• YANG HARUS DIKERJAKAN: Kutip ulang setiap baris dari semua entri di bawah ini tanpa mengubah satu huruf pun.

Data yang dikumpulkan
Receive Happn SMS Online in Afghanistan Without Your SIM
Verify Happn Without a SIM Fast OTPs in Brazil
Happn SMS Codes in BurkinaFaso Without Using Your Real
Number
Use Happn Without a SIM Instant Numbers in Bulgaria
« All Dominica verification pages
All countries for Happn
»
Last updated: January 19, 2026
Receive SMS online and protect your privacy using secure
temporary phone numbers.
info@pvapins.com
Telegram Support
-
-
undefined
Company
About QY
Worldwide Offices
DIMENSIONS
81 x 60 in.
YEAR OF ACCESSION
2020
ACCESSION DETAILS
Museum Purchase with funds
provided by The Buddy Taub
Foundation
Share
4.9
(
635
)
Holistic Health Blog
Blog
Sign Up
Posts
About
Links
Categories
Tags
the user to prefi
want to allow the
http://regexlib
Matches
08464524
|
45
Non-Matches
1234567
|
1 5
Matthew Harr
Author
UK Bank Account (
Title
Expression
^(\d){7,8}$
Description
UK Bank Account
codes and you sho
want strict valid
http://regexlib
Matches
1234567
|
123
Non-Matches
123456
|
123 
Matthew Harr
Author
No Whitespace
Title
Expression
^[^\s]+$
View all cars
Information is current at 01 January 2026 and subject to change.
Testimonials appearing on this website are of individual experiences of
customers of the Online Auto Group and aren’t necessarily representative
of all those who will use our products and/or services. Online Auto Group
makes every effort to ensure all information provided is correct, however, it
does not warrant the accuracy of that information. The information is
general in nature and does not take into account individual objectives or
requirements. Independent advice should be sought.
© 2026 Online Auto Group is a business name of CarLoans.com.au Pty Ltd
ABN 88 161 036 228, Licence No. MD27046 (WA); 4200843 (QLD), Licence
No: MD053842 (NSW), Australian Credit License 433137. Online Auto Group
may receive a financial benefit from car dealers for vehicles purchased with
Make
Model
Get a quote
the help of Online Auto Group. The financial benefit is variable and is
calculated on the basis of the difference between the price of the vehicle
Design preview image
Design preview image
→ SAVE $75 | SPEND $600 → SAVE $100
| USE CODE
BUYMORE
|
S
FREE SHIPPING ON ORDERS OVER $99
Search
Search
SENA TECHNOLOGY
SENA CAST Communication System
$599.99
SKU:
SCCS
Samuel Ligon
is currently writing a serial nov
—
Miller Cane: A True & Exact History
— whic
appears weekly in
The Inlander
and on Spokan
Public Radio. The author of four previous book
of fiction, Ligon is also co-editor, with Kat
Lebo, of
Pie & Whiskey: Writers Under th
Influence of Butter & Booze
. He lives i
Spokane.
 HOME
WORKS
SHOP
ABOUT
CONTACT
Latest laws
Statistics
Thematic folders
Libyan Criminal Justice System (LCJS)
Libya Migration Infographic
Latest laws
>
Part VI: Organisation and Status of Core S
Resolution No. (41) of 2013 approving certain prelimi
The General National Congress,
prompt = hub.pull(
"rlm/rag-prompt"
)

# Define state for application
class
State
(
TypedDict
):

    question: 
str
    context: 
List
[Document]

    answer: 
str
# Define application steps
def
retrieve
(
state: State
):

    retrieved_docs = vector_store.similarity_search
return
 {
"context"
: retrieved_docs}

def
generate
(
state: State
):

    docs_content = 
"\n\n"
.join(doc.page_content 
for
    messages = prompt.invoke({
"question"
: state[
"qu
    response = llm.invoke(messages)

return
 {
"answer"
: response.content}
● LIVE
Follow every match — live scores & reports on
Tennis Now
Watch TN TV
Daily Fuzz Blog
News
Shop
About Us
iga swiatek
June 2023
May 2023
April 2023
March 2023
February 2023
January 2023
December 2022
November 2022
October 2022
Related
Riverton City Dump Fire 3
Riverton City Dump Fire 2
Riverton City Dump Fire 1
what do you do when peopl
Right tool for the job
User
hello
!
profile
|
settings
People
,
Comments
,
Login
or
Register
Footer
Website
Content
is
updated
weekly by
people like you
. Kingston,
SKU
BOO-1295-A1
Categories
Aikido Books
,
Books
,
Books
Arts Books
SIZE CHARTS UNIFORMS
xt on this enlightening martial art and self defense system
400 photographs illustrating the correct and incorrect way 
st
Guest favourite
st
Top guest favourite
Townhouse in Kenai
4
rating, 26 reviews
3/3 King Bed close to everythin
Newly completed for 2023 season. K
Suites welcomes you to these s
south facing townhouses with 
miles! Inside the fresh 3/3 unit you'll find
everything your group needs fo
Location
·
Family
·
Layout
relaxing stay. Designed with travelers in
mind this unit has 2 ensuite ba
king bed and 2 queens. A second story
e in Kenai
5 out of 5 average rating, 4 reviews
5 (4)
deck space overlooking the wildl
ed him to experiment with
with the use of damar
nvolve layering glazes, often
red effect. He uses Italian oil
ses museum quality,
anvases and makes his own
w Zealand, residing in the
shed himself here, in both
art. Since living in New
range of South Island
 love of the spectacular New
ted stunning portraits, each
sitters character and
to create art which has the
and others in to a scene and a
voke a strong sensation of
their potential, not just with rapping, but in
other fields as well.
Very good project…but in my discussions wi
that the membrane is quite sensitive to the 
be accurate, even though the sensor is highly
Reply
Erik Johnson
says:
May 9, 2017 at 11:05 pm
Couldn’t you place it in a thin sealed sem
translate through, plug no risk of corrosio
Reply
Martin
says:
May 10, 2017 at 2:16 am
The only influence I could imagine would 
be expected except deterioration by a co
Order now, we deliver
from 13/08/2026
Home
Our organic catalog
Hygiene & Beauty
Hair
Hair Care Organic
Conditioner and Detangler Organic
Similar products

• HASIL LATIHAN:
Receive Happn SMS Online in Afghanistan Without Your SIM
Verify Happn Without a SIM Fast OTPs in Brazil
Happn SMS Codes in BurkinaFaso Without Using Your Real
Number
Use Happn Without a SIM Instant Numbers in Bulgaria
« All Dominica verification pages
All countries for Happn
»
Last updated: January 19, 2026
Receive SMS online and protect your privacy using secure
temporary phone numbers.
info@pvapins.com
Telegram Support
-
-
undefined
Company
About QY
Worldwide Offices
DIMENSIONS
81 x 60 in.
YEAR OF ACCESSION
2020
ACCESSION DETAILS
Museum Purchase with funds
provided by The Buddy Taub
Foundation
Share
4.9
(
635
)
Holistic Health Blog
Blog
Sign Up
Posts
About
Links
Categories
Tags
the user to prefi
want to allow the
http://regexlib
Matches
08464524
|
45
Non-Matches
1234567
|
1 5
Matthew Harr
Author
UK Bank Account (
Title
Expression
^(\d){7,8}$
Description
UK Bank Account
codes and you sho
want strict valid
http://regexlib
Matches
1234567
|
123
Non-Matches
123456
|
123 
Matthew Harr
Author
No Whitespace
Title
Expression
^[^\s]+$
View all cars
Information is current at 01 January 2026 and subject to change.
Testimonials appearing on this website are of individual experiences of
customers of the Online Auto Group and aren’t necessarily representative
of all those who will use our products and/or services. Online Auto Group
makes every effort to ensure all information provided is correct, however, it
does not warrant the accuracy of that information. The information is
general in nature and does not take into account individual objectives or
requirements. Independent advice should be sought.
© 2026 Online Auto Group is a business name of CarLoans.com.au Pty Ltd
ABN 88 161 036 228, Licence No. MD27046 (WA); 4200843 (QLD), Licence
No: MD053842 (NSW), Australian Credit License 433137. Online Auto Group
may receive a financial benefit from car dealers for vehicles purchased with
Make
Model
Get a quote
the help of Online Auto Group. The financial benefit is variable and is
calculated on the basis of the difference between the price of the vehicle
Design preview image
Design preview image
→ SAVE $75 | SPEND $600 → SAVE $100
| USE CODE
BUYMORE
|
S
FREE SHIPPING ON ORDERS OVER $99
Search
Search
SENA TECHNOLOGY
SENA CAST Communication System
$599.99
SKU:
SCCS
Samuel Ligon
is currently writing a serial nov
—
Miller Cane: A True & Exact History
— whic
appears weekly in
The Inlander
and on Spokan
Public Radio. The author of four previous book
of fiction, Ligon is also co-editor, with Kat
Lebo, of
Pie & Whiskey: Writers Under th
Influence of Butter & Booze
. He lives i
Spokane.
 HOME
WORKS
SHOP
ABOUT
CONTACT
Latest laws
Statistics
Thematic folders
Libyan Criminal Justice System (LCJS)
Libya Migration Infographic
Latest laws
>
Part VI: Organisation and Status of Core S
Resolution No. (41) of 2013 approving certain prelimi
The General National Congress,
prompt = hub.pull(
"rlm/rag-prompt"
)

# Define state for application
class
State
(
TypedDict
):

    question: 
str
    context: 
List
[Document]

    answer: 
str
# Define application steps
def
retrieve
(
state: State
):

    retrieved_docs = vector_store.similarity_search
return
 {
"context"
: retrieved_docs}

def
generate
(
state: State
):

    docs_content = 
"\n\n"
.join(doc.page_content 
for
    messages = prompt.invoke({
"question"
: state[
"qu
    response = llm.invoke(messages)

return
 {
"answer"
: response.content}
● LIVE
Follow every match — live scores & reports on
Tennis Now
Watch TN TV
Daily Fuzz Blog
News
Shop
About Us
iga swiatek
June 2023
May 2023
April 2023
March 2023
February 2023
January 2023
December 2022
November 2022
October 2022
Related
Riverton City Dump Fire 3
Riverton City Dump Fire 2
Riverton City Dump Fire 1
what do you do when peopl
Right tool for the job
User
hello
!
profile
|
settings
People
,
Comments
,
Login
or
Register
Footer
Website
Content
is
updated
weekly by
people like you
. Kingston,
SKU
BOO-1295-A1
Categories
Aikido Books
,
Books
,
Books
Arts Books
SIZE CHARTS UNIFORMS
xt on this enlightening martial art and self defense system
400 photographs illustrating the correct and incorrect way 
st
Guest favourite
st
Top guest favourite
Townhouse in Kenai
4
rating, 26 reviews
3/3 King Bed close to everythin
Newly completed for 2023 season. K
Suites welcomes you to these s
south facing townhouses with 
miles! Inside the fresh 3/3 unit you'll find
everything your group needs fo
Location
·
Family
·
Layout
relaxing stay. Designed with travelers in
mind this unit has 2 ensuite ba
king bed and 2 queens. A second story
e in Kenai
5 out of 5 average rating, 4 reviews
5 (4)
deck space overlooking the wildl
ed him to experiment with
with the use of damar
nvolve layering glazes, often
red effect. He uses Italian oil
ses museum quality,
anvases and makes his own
w Zealand, residing in the
shed himself here, in both
art. Since living in New
range of South Island
 love of the spectacular New
ted stunning portraits, each
sitters character and
to create art which has the
and others in to a scene and a
voke a strong sensation of
their potential, not just with rapping, but in
other fields as well.
Very good project…but in my discussions wi
that the membrane is quite sensitive to the 
be accurate, even though the sensor is highly
Reply
Erik Johnson
says:
May 9, 2017 at 11:05 pm
Couldn’t you place it in a thin sealed sem
translate through, plug no risk of corrosio
Reply
Martin
says:
May 10, 2017 at 2:16 am
The only influence I could imagine would 
be expected except deterioration by a co
Order now, we deliver
from 13/08/2026
Home
Our organic catalog
Hygiene & Beauty
Hair
Hair Care Organic
Conditioner and Detangler Organic
Similar products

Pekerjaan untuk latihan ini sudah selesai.